[EXERCISE]
Give every line from the entries that contains "pyautogui".
-=-=-=-=-
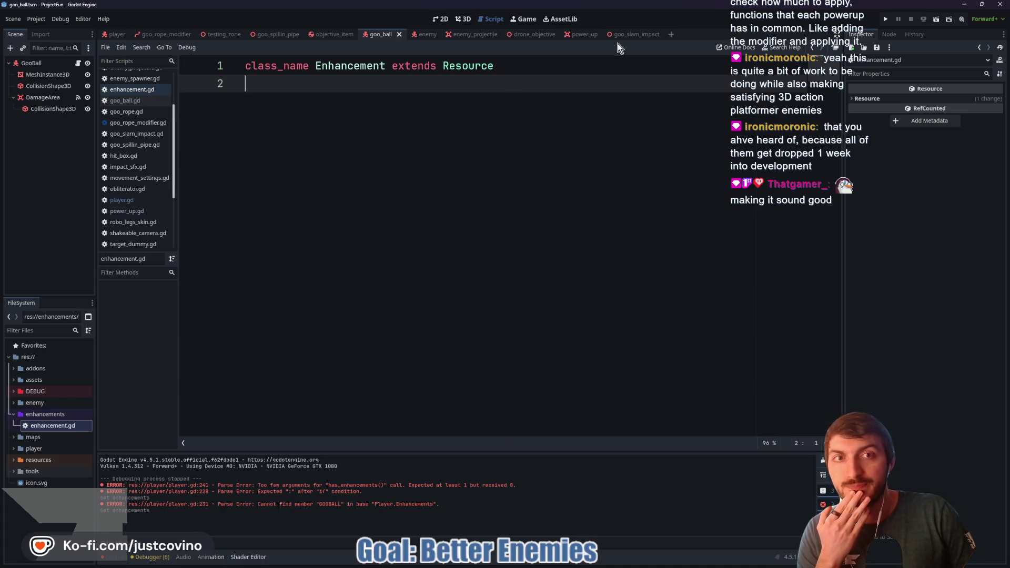
pyautogui.click(628, 34)
pyautogui.scroll(5, 391, 157)
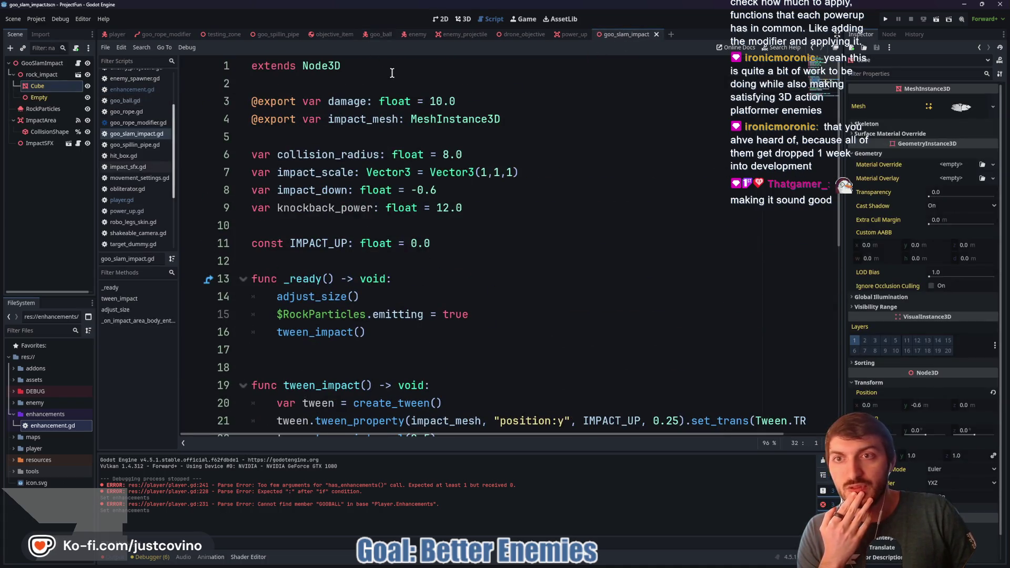
# Look over goo_slam_impact.gd from its extends Node3D line, then return to player.gd
pyautogui.moveTo(343, 65); pyautogui.dragTo(251, 62)
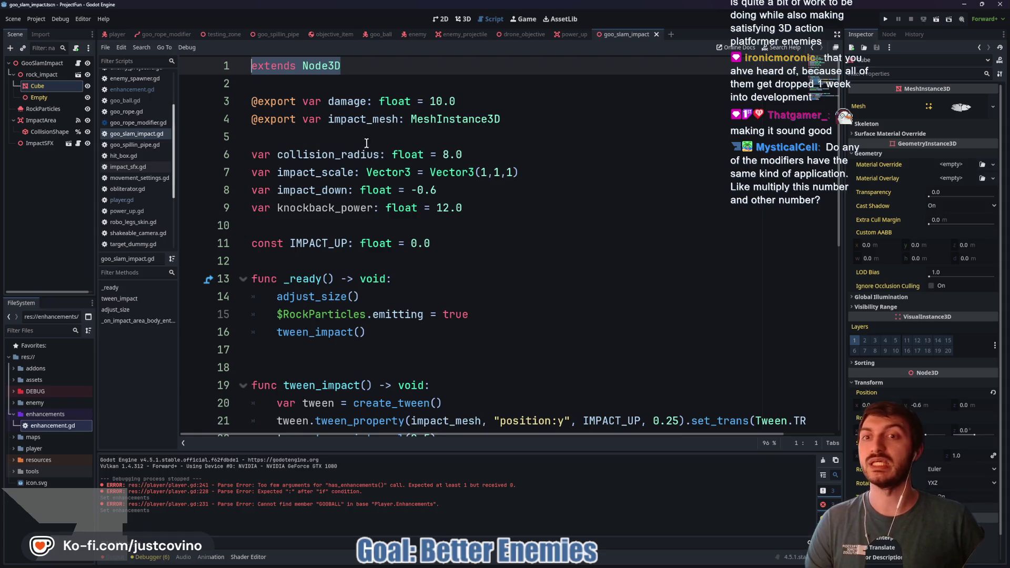
pyautogui.click(326, 139)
-=-=-=-=-
[THE ANSWER]
pyautogui.click(628, 34)
pyautogui.scroll(5, 391, 157)
pyautogui.moveTo(343, 65); pyautogui.dragTo(251, 62)
pyautogui.click(326, 139)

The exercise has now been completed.